* Document passage:
20 people died and nearly 200 others were wounded in the first two days of violence, the director of the hospital where people were taken, told AFP on Wednesday.
The hospital director added that at least 60 people had suffered gun shot wounds.
New Delhi’s Chief Minister Arvind Kejriwal has said the army should be called in and a curfew imposed in the affected areas of the capital to control the rampaging mobs.
Police used tear gas and smoke grenades but struggled to disperse stone-throwing crowds.
The clashes, which coincided with a visit to India by US President Donald Trump, erupted early this week between thousands demonstrating for and against the new citizenship law introduced by Prime Minister Narendra Modi’s Hindu nationalist led government.
Critics say the law is biased against Muslims and undermines India’s secular constitution.
Kejriwal, who visited the Guru Teg Bahadur Hospital, earlier pleaded for the “madness to stop”, according to PTI.
Delhi Police spokesperson Mandeep Randhawa called on locals “not to take the law in their own hands”.
National Home Minister Amit Shah, whose ministry controls law and order in the capital region, met with senior Delhi government officials and promised to deploy more police if they were needed, Kejriwal added.
National Security Adviser Ajit Doval was also in Delhi’s Seelampur district to inspect the area after the outbreak of violence, India Today television channel reported.

* Records shown:
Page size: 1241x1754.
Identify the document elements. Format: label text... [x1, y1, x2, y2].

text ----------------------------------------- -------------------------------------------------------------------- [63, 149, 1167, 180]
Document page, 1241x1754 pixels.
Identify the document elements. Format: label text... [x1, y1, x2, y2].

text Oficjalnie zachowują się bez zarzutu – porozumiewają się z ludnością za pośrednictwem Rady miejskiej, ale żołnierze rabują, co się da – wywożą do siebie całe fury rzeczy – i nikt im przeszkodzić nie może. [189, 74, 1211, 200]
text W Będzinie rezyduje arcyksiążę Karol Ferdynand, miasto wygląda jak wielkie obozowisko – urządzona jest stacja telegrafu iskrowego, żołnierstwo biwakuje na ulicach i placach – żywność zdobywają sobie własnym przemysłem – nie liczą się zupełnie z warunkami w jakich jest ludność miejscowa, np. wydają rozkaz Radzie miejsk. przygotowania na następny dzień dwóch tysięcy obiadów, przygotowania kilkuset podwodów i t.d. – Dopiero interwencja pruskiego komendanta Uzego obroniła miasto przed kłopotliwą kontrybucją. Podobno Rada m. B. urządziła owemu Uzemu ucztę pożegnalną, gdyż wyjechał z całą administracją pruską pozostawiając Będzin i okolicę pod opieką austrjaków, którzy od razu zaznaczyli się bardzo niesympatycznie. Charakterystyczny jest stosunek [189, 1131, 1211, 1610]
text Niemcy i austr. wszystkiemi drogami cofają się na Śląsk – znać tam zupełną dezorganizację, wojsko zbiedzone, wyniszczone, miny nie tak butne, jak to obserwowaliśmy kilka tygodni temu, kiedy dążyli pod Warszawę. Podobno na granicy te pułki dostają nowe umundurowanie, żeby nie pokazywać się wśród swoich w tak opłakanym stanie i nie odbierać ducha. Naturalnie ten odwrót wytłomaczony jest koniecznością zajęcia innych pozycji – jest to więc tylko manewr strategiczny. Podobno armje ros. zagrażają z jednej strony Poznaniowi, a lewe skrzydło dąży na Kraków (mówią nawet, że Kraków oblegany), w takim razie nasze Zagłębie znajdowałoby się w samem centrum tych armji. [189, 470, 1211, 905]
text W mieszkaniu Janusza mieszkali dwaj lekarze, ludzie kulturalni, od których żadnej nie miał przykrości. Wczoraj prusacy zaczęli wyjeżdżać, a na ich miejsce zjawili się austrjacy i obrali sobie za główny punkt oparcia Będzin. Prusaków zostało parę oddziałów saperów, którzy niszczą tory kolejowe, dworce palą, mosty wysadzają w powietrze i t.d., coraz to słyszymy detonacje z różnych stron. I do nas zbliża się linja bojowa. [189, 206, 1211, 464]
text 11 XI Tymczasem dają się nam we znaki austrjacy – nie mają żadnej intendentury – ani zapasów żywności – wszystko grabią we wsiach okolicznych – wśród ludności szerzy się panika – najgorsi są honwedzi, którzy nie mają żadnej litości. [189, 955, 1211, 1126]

* Parts of the exercise:
[A] From the news report on the Delhi clashes, copy out the passage that begins with the words containing "20 people died" and ends with "India’s secular constitution.".
[B] In the news report on the Delhi clashes, which hospital did Arvind Kejriwal visit?

* Set of answers:
[A]
20 people died and nearly 200 others were wounded in the first two days of violence, the director of the hospital where people were taken, told AFP on Wednesday.
The hospital director added that at least 60 people had suffered gun shot wounds.
New Delhi’s Chief Minister Arvind Kejriwal has said the army should be called in and a curfew imposed in the affected areas of the capital to control the rampaging mobs.
Police used tear gas and smoke grenades but struggled to disperse stone-throwing crowds.
The clashes, which coincided with a visit to India by US President Donald Trump, erupted early this week between thousands demonstrating for and against the new citizenship law introduced by Prime Minister Narendra Modi’s Hindu nationalist led government.
Critics say the law is biased against Muslims and undermines India’s secular constitution.

[B] The Guru Teg Bahadur Hospital.